Following an adjustment last year, the scheme allows for the first €50,000 of profits or gains earned by artists from the sale of their work to be exempt from income tax.
Mr O’Malley is one of 163 people to be granted the exemption in the first nine months of 2016, and will not pay tax on profits on the sale of his autobiography, Conduct Unbecoming.
Other notable individuals who received a favourable determination from Revenue so far in 2016 include hotelier and At Your Service host Francis Brennan and former rugby player Tony Ward in respect of books they authored and singer Tommy Fleming, who applied for the exemption for his musical compositions.
The exemption is granted in respect of profits from works spanning books, musical compositions, plays, paintings, photography, and sculptures.
The most recently available figures for the scheme show that €5.8m in tax relief was granted to 2,640 artists in 2014.
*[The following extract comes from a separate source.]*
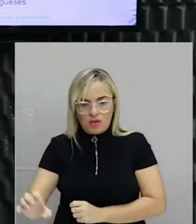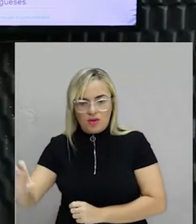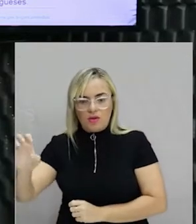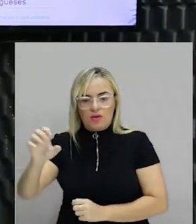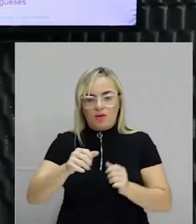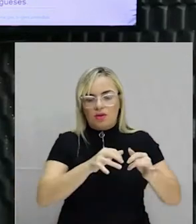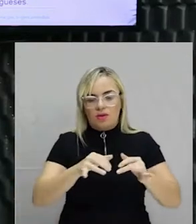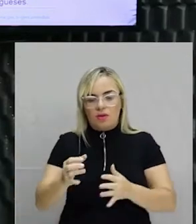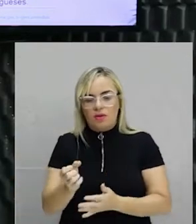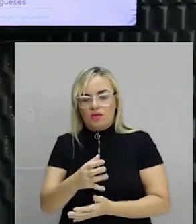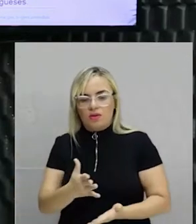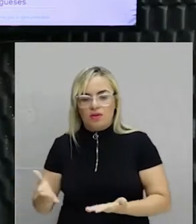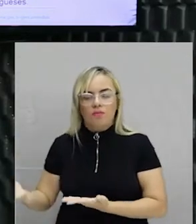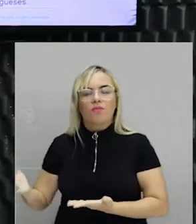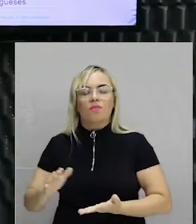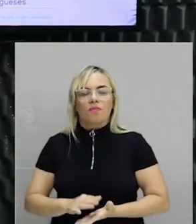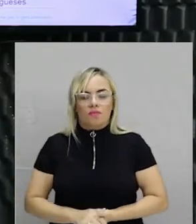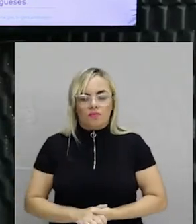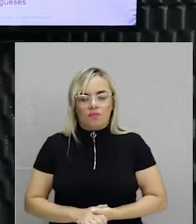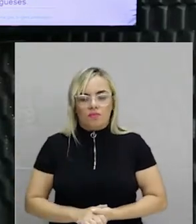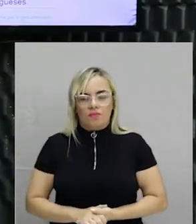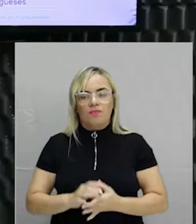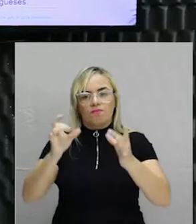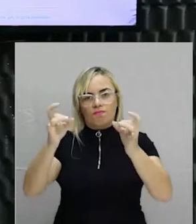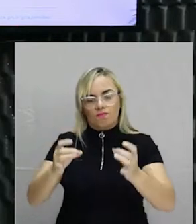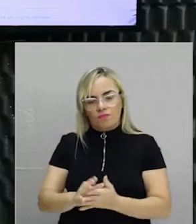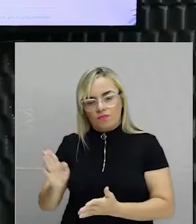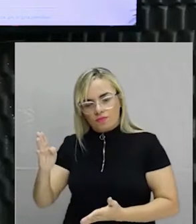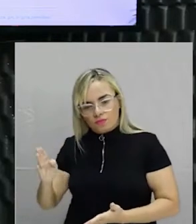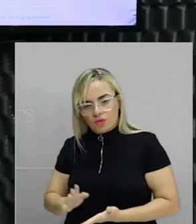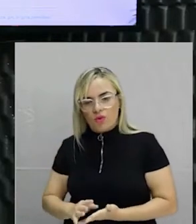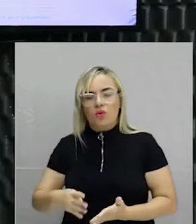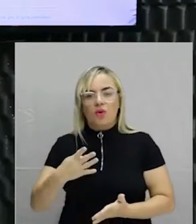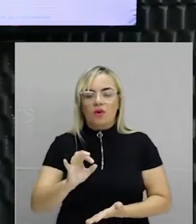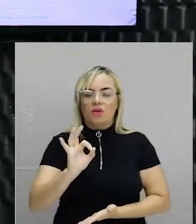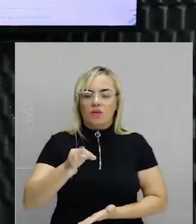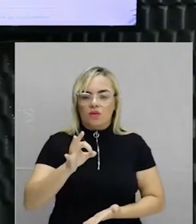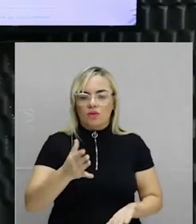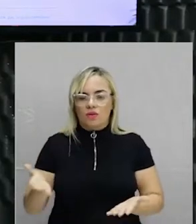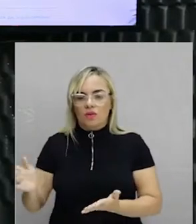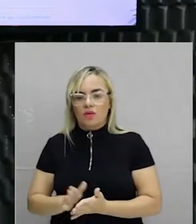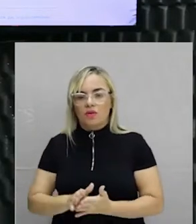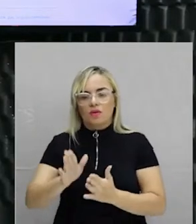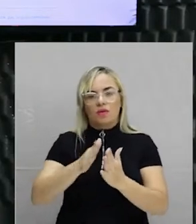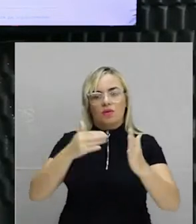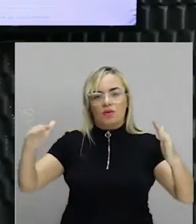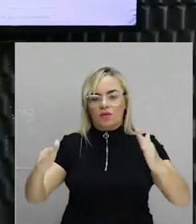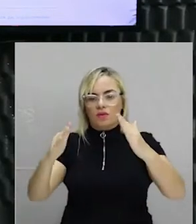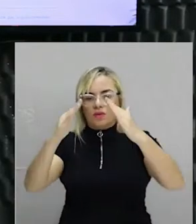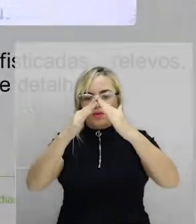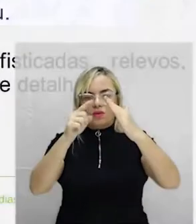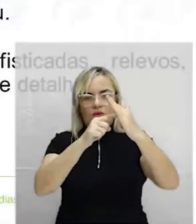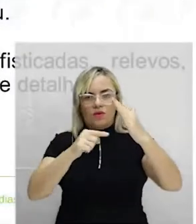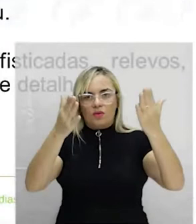criou-se uma arte exclusivamente brasileira a partir do que veio da Europa. Pinturas feitas em tetos de igrejas. As pinturas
A Department of Finance review last year stated that the original intention of the scheme “has been undermined since the exemption has been availed of by works such as biographers of celebrities, politicians and sports persons”.
“A further argument in favour of abolishing the scheme is that it is being availed of not just by low income/ struggling artists but by those who have income other than that returned under the artists’ scheme,” the report found.
However despite noting the “public criticism” and “negative comment” arising from the awarding of the exemption to biographies, the review authors ultimately recommended no changes to the current guidelines.